### INSTRUCTION
How many lines of the records contain the string "скрытых"? Case counts, and reply with the number alone.

Saved entries:
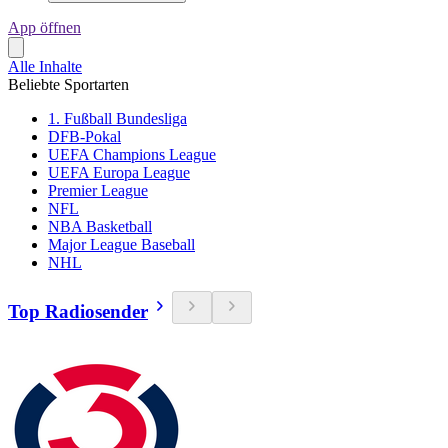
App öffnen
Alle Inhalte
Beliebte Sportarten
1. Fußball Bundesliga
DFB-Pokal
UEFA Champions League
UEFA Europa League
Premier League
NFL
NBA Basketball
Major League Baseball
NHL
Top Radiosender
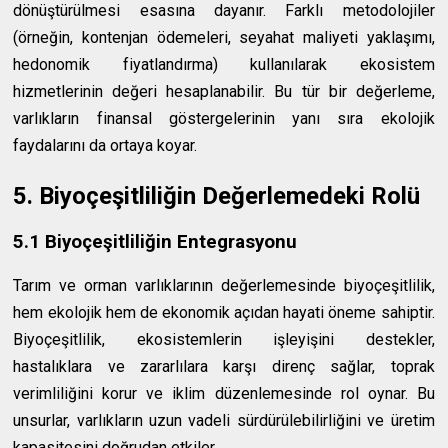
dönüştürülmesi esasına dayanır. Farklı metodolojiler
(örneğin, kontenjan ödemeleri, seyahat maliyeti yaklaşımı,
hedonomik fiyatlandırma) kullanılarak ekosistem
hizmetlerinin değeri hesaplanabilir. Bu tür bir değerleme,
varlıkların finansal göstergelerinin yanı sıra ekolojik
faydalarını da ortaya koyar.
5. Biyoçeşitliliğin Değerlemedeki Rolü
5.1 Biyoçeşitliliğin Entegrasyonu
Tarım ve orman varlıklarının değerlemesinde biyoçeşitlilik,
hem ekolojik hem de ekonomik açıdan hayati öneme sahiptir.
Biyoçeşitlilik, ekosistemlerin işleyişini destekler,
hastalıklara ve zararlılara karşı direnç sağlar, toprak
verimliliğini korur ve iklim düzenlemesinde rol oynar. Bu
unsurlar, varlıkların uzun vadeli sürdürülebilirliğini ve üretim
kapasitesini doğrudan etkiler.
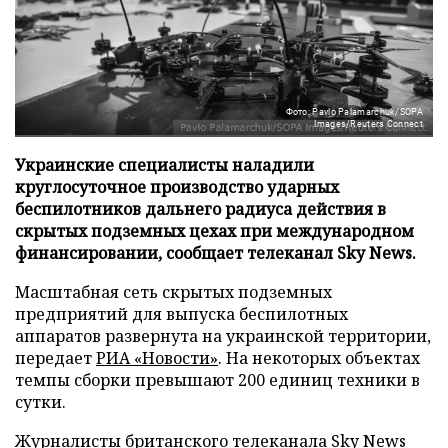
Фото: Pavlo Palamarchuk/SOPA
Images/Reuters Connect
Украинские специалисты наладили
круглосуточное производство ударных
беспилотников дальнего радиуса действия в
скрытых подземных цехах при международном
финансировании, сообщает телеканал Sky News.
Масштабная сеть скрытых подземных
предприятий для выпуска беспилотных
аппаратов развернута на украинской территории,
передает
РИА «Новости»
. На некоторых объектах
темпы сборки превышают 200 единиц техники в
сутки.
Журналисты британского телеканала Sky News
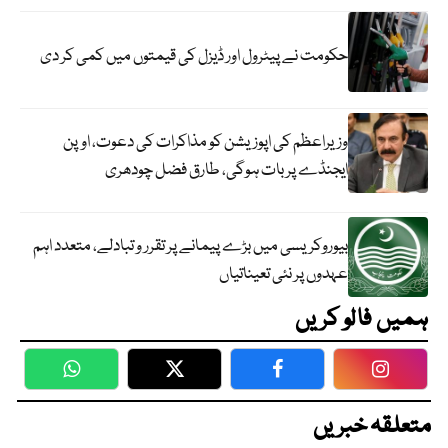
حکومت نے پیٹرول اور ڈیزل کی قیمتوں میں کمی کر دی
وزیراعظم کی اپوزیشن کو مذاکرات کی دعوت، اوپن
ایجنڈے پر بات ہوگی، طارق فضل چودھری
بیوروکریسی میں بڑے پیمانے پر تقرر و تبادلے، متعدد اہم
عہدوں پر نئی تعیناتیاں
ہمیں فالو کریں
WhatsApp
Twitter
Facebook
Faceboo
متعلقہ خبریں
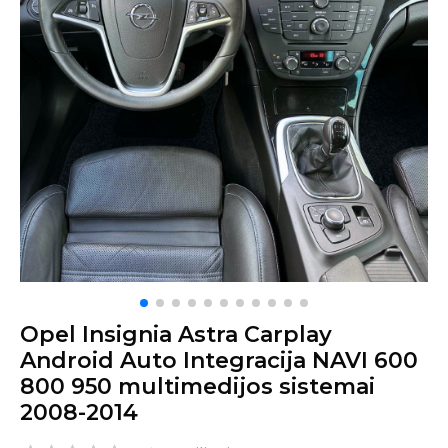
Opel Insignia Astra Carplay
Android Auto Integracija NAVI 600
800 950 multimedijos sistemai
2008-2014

### EXERCISE SOLUTION
2